(Recorded information Opens)

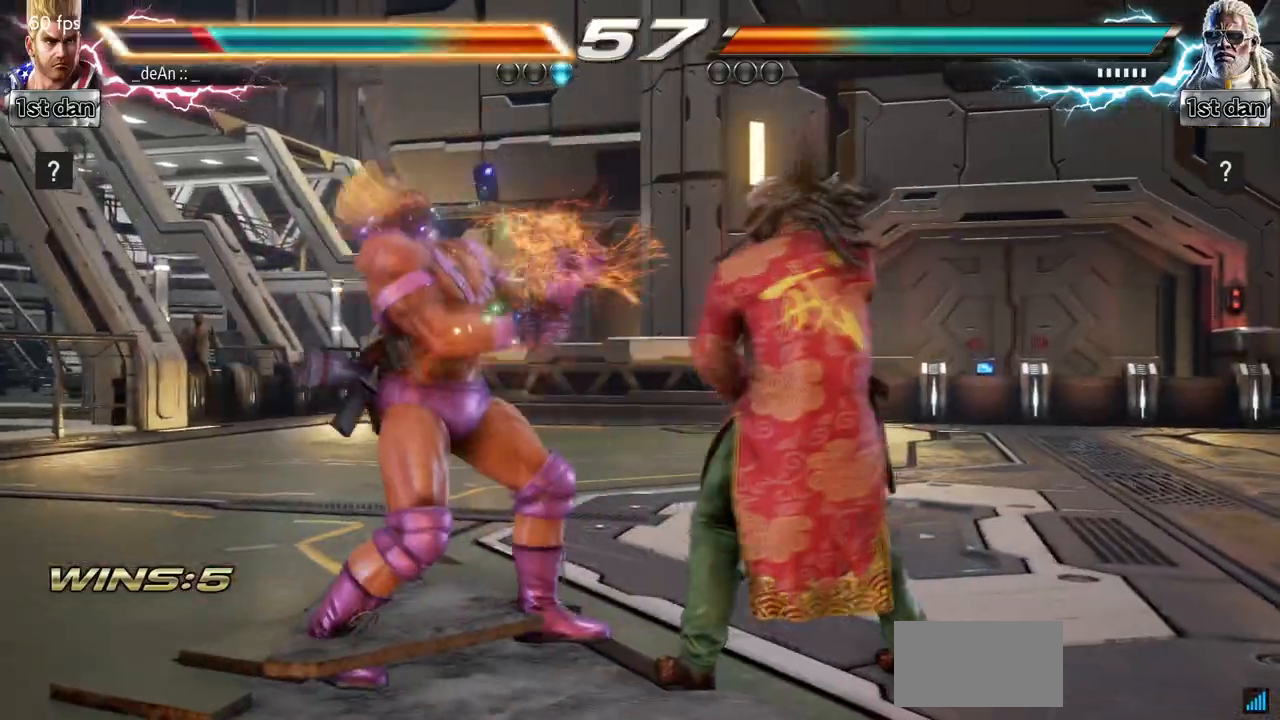
Gameplay with a controller (arcade stick); each line is a JSON object with the inputs held at the frame after it. "events" lists button and stick changes between this image and that frame as [ms after this image, input, new state], when the widget could be followed in between. Not read: L3 R3.
{"buttons": [], "left_stick": "left", "events": [[167, "TRIANGLE", "up"], [200, "left_stick", "left"]]}
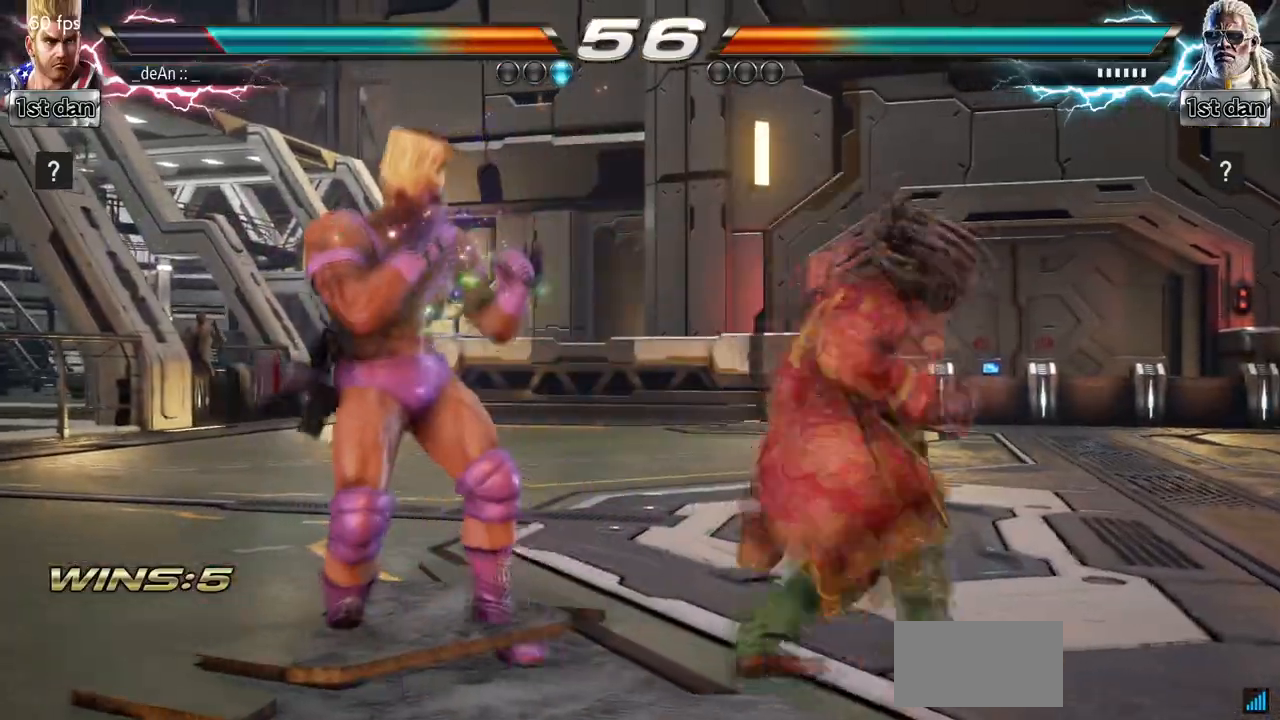
{"buttons": [], "left_stick": "left", "events": []}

(Recorded information Closes)

* **Directions for this task**
A bare number is the whole answer: state how many lines in the data above contain "buttons".

* **Response area**
2